Doch die Zoll-Apokalypse stellte sich als heiße Luft heraus. Ende April ruderte Trump zurück: Statt Maximalforderungen nun versöhnliche Töne und angebahnte Deals. Die Börsen atmen auf, eine kleine Erholungsrallye folgt. Der S&P 500 liegt jetzt etwa 10% über dem Tief des Monats – aber die Volatilität bleibt hoch, das Vertrauen gering.
Und es geht weiter: Am 15. April attackiert Trump in einem Tweet den Notenbankchef Jerome Powell, stellt dessen Kompetenz infrage und deutet eine mögliche Absetzung an – ein Tabubruch mit Wirkung. Der S&P 500 verliert in drei Tagen rund 7%. Wieder folgt das Zurückrudern. Keine Absetzung, alles ein Missverständnis. Der Index steht nun sogar über dem Stand von Mitte April.
Es waren noch nie nur harte wirtschaftliche Daten oder langfristige Analysen, die den Takt an der Börse vorgeben. Es waren schon immer Gefühle oder eben Gerüchte, die Investoren zu Käufen oder Verkäufen bewegten. Die Kurse kamen durch solche Gerüchte in Bewegung – wurden dann die Fakten bekannt und bestätigt, setzte Normalität ein. Wer gewinnen wollte, musste vor den Fakten kaufen, wenn die Gerüchteküche noch brodelte.
Das gibt es heute mehr denn je. Donald Trump wirbelt mit seinem Feuerwerk an Meldungen die Märkte kräftig durcheinander. Tweets, Launen, Eilmeldungen – in dieser neuen Realität ist die klassische Börsenweisheit zur Makulatur geworden. Wer auf Fakten wartet, kommt nicht mehr nur zu spät – es gibt sie nicht mehr. Trump hat die Kraft des Faktischen aufgehoben. Noch vor kurzem wäre die Verabschiedung eines Gesetzes oder auch die Unterschrift unter ein Dekret des Präsidenten ein endgültiges Wort gewesen, ein Fakt. Doch Trump ändert die Fakten, ändert die Daten wie er gerade möchte.
Trumps Fakten sind nicht mehr als Gerüchte, Testballons, Ankündigungen, die zum Verkauf veranlassen, wie die Einführung der Zölle. Seine Kehrtwendungen sind die neuen Fakten. Doch auch deren Halbwertzeit ist begrenzt, werden sie doch mit Verfallsdaten versehen. 90 Tage sind Zölle verschoben, in 30 Tagen wird entschieden, noch diese Woche fällt eine Entscheidung. So oder ähnlich klingen die Ankündigungen – und zurück bleiben Verunsicherung und Volatilität.
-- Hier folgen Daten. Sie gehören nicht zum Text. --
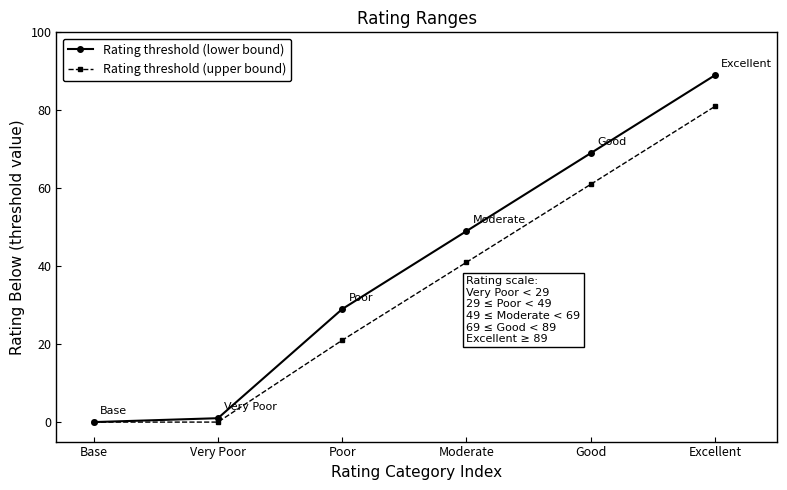

At which category does the chart reach its peak across all series?

Excellent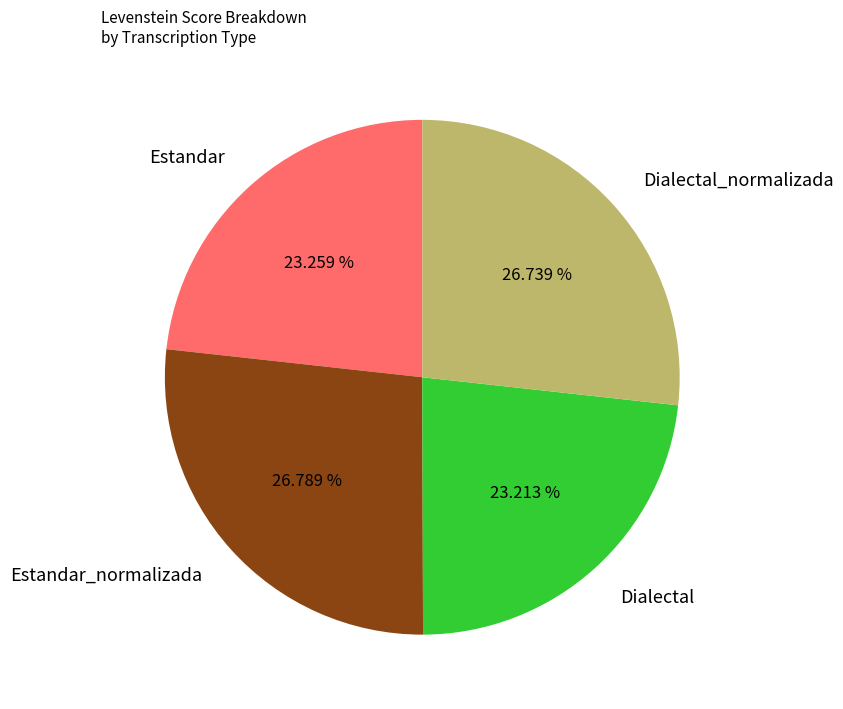

How many slices are in this pie chart?

4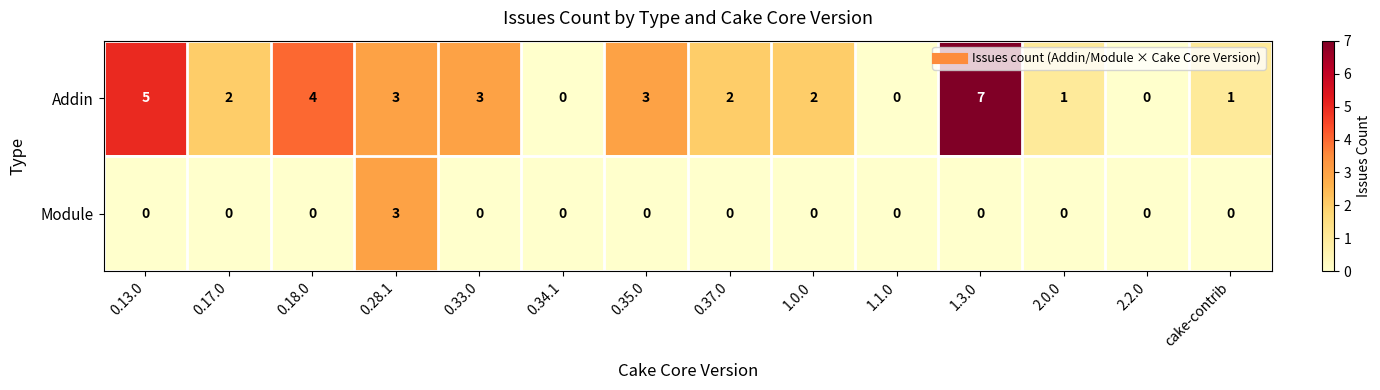

What is the maximum value shown in the chart?

7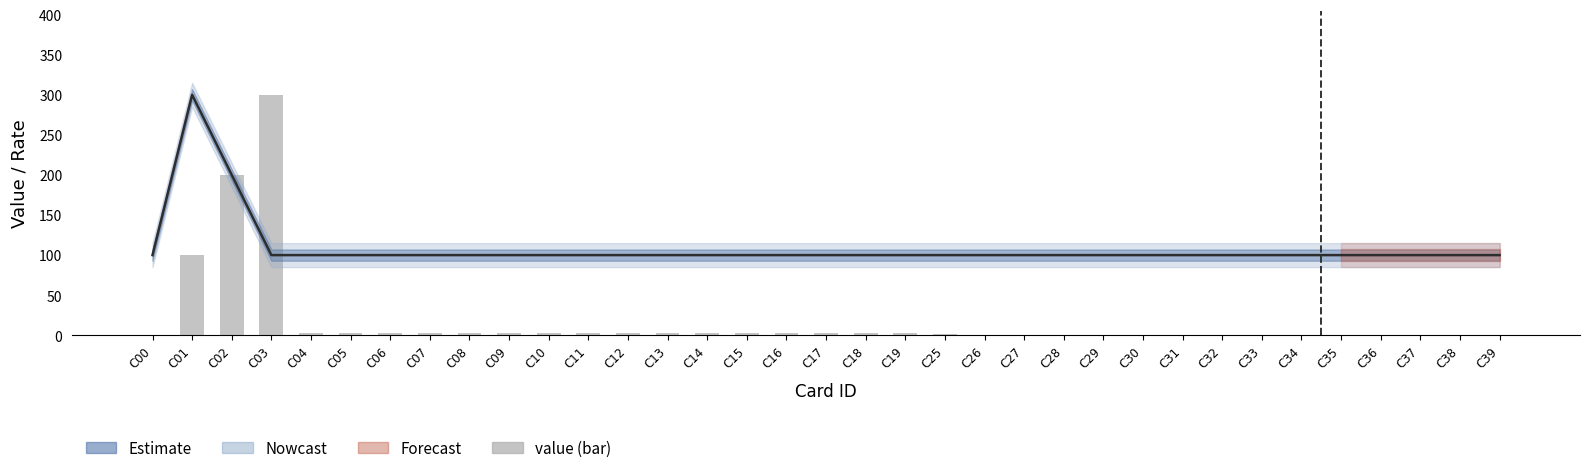

Reading left to right, what are all the values shown in this chart?

rate (line): C00=100.0	C01=300.0	C02=200.0	C03=100.0	C04=100.0	C05=100.0	C06=100.0	C07=100.0	C08=100.0	C09=100.0	C10=100.0	C11=100.0	C12=100.0	C13=100.0	C14=100.0	C15=100.0	C16=100.0	C17=100.0	C18=100.0	C19=100.0	C25=100.0	C26=100.0	C27=100.0	C28=100.0	C29=100.0	C30=100.0	C31=100.0	C32=100.0	C33=100.0	C34=100.0	C35=100.0	C36=100.0	C37=100.0	C38=100.0	C39=100.0
value: C00=0.1	C01=100.0	C02=200.0	C03=300.0	C04=3.0	C05=3.0	C06=3.0	C07=3.0	C08=3.0	C09=3.0	C10=3.0	C11=3.0	C12=3.0	C13=3.0	C14=3.0	C15=3.0	C16=3.0	C17=3.0	C18=3.0	C19=3.0	C25=2.0	C26=0.1	C27=0.1	C28=0.1	C29=0.1	C30=0.1	C31=0.1	C32=0.1	C33=0.1	C34=0.1	C35=0.1	C36=0.1	C37=0.1	C38=0.1	C39=0.1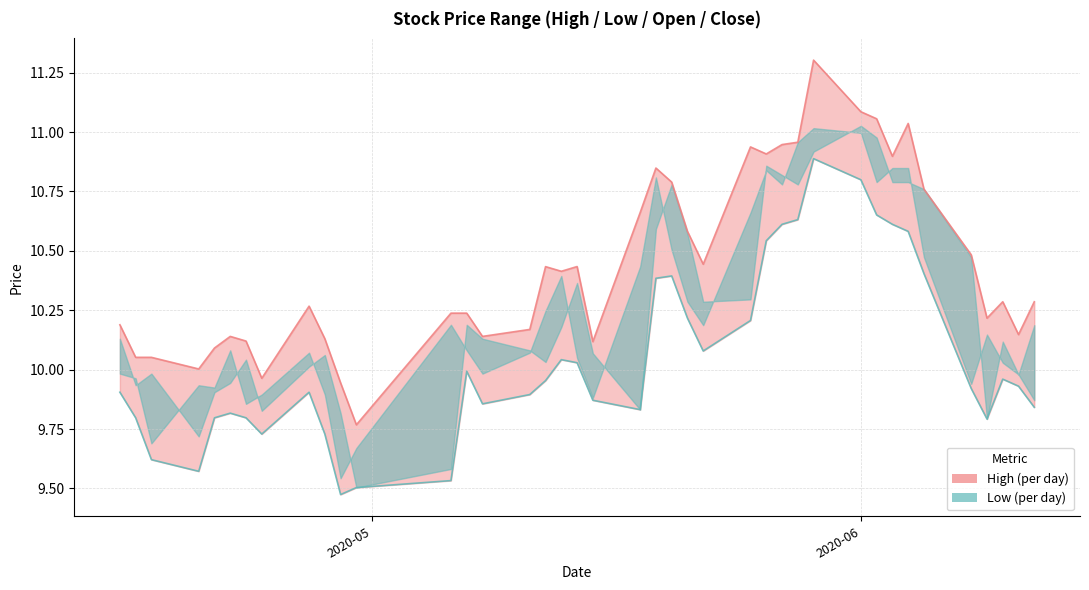

Does the chart have visible grid lines?

Yes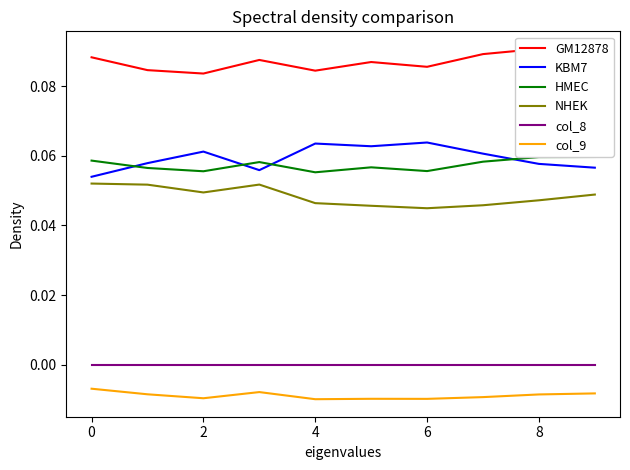

The NHEK series shows 0.0 at 0. True or false?

False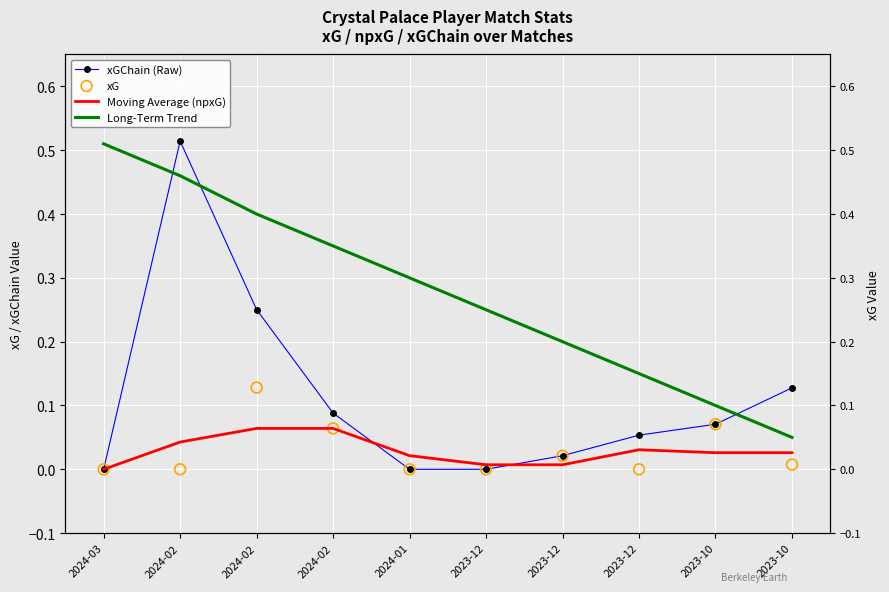

Which series contains the highest Y value?

xGChain (Raw)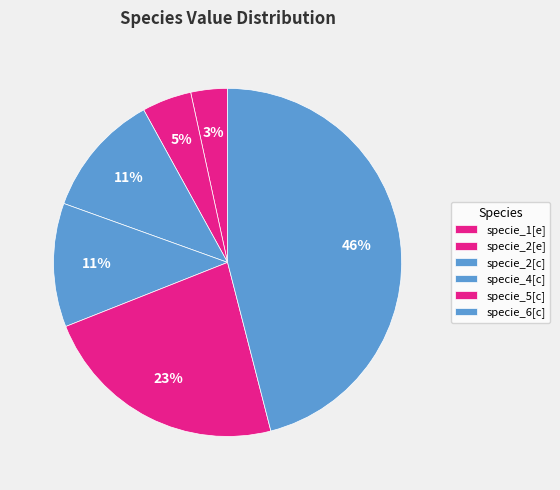

To the nearest percent, what is the combined percentage of specie_6[c] and specie_1[e]?

49%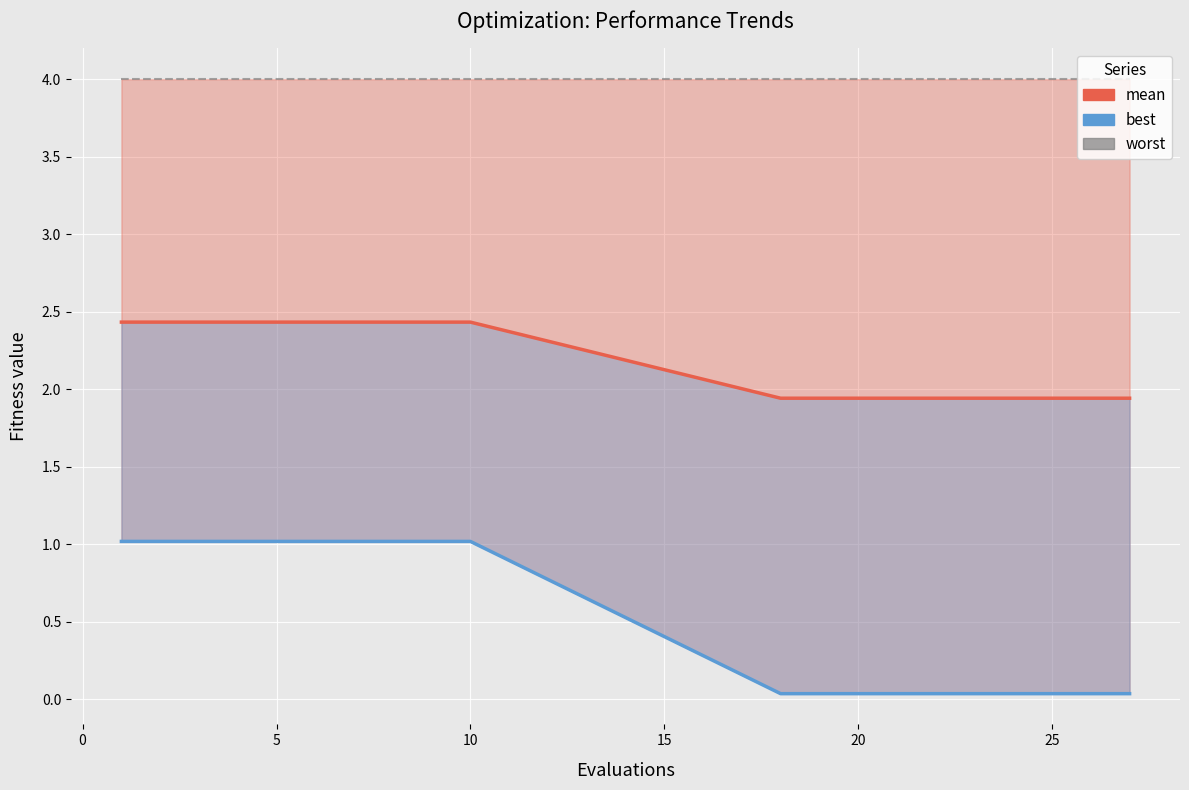

Is the value of worst at 30 greater than the value of best at 16?

Yes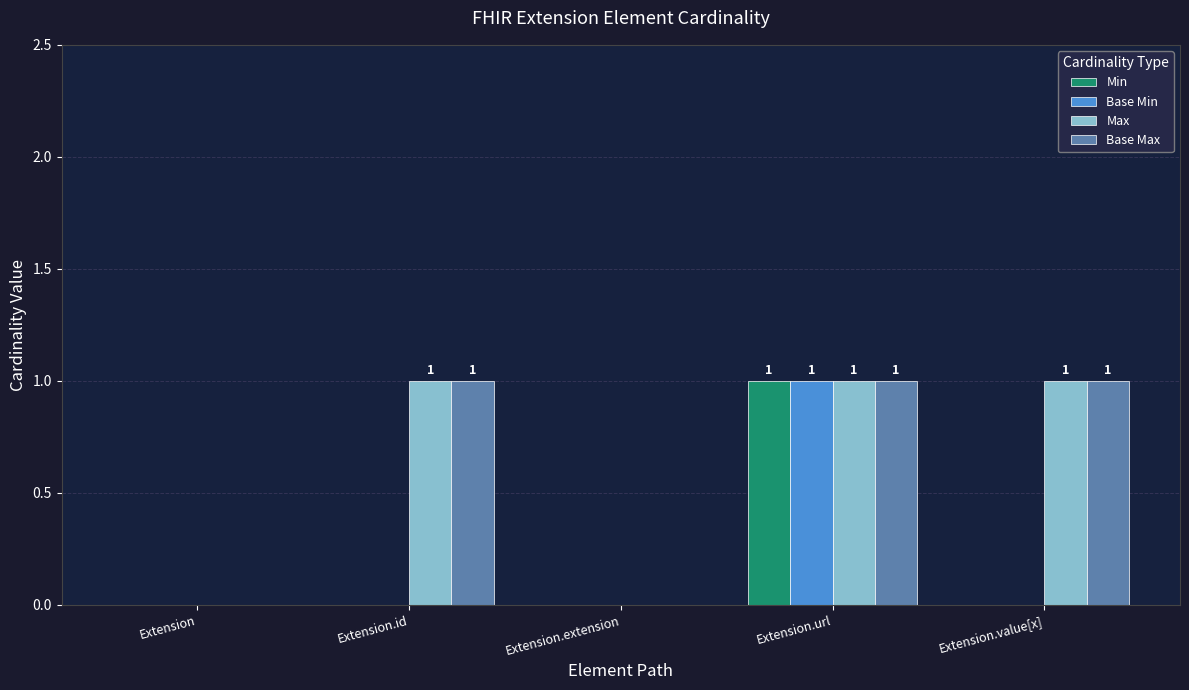

How many groups of bars are there?

5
Doch in all dem Chaos zeigt sich auch eine andere Wahrheit: Wer Ruhe bewahrt, fährt oft besser. Der langfristig orientierte Anleger, der im April seine Positionen nicht verändert hat, steht mit einem Minus von nur 2,3% da – kein Grund zur Panik, keine blutige Nase. Lange sind die Börsen nicht den Fundamentaldaten, sondern dem Theater gefolgt. Fakten, wie Trump sie versteht, sind unwichtig geworden, sie sind nur Inhalte für eine Bühne der Eitelkeit und Schlagzeilen. So lohnt es sich nicht länger, das Gerücht zu kaufen und deren Erfüllung zu verkaufen.
Es wird eine Wiederbelebung der langfristigen Betrachtung der Unternehmen, der einzelnen Aktien geben. Stockpicking wird immer wichtiger und vor allem: eine eigene Meinung über die langfristige Gesundheit von Unternehmen. Ankündigungen von Trump sollten als lästiges Störfeuer gesehen werden, die Kaufentscheidung dem Makroblick folgen. Dann werden Investoren sich unabhängig machen von Trumps Bühne – und erfolgreicher werden. Und Trump wird seine Macht zur Manipulation verlieren.
*) Mathias Beil ist Leiter Private Banking bei der Hamburger Sutor Bank, gegründet 1921. Die Hamburger bieten klassisches Private Banking, betreiben eine Banking-Plattform für digitale Partner und kooperieren mit unabhängigen Finanzdienstleistern.